Nor do we need a 'study' to condemn this practice in our community. Shame on Members Hammond and Sheedy for blockading this very humane and sensible proposal by Member McCarty...
Of the 3 cases, one originated at a hospital in South Sacramento, while the other 2 were "outside the area". The South Sacramento hospital admitted it made a mistake, and presumably will not do it again.
So what exactly is the point of a city law that has no authority over the actions of hospitals outside the city limits?
I am not sure if McCarty is a douchebag or not, but he sure has a propensity for feel good but pointless legislation (see Nestle water debacle). The law & legislation committee got this one right.
You are presuming too much. LA hospitals had numerous accusations over the years, until the culminated into a lawsuit. Each time they were caught they said they wouldn't do it again or that is was a mistake.

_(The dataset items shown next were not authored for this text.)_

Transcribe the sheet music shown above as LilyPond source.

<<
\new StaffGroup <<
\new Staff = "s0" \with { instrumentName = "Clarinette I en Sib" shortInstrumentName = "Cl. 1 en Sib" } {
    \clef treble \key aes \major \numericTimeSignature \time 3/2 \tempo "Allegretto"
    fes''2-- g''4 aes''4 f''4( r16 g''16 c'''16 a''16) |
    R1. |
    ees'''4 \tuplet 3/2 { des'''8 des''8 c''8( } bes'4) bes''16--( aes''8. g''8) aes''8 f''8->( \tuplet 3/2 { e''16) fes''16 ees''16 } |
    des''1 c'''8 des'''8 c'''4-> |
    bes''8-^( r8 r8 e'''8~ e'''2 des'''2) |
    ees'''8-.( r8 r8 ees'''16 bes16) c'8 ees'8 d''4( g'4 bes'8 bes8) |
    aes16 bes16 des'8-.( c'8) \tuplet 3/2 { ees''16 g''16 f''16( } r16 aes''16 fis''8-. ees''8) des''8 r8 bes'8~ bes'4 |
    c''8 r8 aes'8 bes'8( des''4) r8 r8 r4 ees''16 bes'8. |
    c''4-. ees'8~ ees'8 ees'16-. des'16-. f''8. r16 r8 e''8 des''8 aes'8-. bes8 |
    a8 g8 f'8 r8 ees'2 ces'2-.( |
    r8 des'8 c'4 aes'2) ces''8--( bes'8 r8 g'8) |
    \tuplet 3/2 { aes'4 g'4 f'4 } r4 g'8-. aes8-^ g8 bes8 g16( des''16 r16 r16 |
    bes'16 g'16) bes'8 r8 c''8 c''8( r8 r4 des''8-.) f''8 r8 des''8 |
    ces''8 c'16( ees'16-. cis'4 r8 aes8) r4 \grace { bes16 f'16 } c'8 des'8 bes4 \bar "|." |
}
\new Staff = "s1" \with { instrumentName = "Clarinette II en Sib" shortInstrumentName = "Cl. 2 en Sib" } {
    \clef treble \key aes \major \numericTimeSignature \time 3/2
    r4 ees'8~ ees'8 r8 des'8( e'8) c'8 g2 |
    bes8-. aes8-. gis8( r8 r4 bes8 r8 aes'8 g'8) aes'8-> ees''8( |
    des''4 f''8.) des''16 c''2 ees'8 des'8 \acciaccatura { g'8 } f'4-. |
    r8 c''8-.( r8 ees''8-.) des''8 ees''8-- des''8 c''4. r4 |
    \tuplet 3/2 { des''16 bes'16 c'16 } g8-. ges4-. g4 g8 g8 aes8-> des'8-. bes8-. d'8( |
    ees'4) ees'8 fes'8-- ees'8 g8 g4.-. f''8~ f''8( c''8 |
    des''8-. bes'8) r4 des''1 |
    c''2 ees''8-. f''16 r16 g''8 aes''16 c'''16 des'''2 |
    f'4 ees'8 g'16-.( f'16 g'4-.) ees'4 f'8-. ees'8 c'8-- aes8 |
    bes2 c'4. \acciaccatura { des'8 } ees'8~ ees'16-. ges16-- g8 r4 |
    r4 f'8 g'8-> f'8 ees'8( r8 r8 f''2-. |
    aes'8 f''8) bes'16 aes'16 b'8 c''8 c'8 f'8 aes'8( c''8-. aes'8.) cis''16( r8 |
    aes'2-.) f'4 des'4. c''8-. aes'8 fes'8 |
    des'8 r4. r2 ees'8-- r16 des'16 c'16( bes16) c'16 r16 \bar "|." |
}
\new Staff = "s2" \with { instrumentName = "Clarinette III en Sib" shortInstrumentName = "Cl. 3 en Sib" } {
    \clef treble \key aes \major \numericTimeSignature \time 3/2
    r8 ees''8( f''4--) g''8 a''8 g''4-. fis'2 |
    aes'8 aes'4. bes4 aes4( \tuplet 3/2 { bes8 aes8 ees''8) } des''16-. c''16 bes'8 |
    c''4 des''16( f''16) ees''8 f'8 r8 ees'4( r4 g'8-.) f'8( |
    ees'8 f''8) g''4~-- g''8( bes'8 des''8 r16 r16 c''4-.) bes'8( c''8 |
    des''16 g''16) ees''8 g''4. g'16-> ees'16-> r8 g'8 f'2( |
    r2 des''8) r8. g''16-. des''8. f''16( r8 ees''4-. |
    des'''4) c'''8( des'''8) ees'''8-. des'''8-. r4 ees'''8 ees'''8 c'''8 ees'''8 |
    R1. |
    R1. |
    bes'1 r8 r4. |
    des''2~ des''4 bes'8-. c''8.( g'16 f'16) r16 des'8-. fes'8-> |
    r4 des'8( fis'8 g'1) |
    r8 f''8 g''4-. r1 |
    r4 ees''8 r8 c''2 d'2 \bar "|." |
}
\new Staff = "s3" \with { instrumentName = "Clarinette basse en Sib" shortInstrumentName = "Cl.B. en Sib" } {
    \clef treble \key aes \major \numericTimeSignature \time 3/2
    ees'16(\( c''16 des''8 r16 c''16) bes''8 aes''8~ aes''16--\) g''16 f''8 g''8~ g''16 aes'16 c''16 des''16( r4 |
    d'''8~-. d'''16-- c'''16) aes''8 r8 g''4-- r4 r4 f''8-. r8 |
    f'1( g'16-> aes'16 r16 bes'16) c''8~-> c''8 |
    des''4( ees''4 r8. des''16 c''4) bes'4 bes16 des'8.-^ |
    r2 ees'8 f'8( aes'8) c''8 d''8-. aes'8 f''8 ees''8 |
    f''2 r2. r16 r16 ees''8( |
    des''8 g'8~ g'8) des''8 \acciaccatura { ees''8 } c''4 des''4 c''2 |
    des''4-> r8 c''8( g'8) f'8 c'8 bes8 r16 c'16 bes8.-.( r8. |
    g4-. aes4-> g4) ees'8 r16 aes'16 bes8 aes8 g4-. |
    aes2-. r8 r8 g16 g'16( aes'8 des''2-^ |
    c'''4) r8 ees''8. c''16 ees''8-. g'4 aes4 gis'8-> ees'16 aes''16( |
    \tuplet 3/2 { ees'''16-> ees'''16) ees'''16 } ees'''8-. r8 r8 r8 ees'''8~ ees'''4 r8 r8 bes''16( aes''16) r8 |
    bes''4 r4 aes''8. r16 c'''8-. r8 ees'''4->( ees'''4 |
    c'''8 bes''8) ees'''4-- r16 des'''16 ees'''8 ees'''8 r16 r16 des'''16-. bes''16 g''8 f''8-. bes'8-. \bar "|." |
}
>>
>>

And lastly, the Nestle water issues was not a piece of legislation, but a questioning of how the City issued permits.
Now if the council would stop listening to the tiny minority that are too lazy to bag their green waste (and for those that throw up the issue of the elderly...elderly people live in snow country and somehow...perhaps by a miracle their sidewalks and driveways get cleared....that sounds a lot more daunting than a pile of leaves) and consider it honestly..we can move forward and begin to break the stranglehold these small special interest groups have had over the entire city.
Who is supposed to pay for these people to be treated by physicians who spent years and thousands of dollars on education? Who pays for the advanced equipment which private investment has innovated? Should the hospitals pay? Are they a charity...and not a business? No.
All you commenters above who praised McCarty, I think YOU should drive down to the hospital with your checkbook and start paying for all the people that can't afford the miracles of modern medicine. A few hundred years ago, King Henry VIII bled out with leeches... so don't be communist whiners people!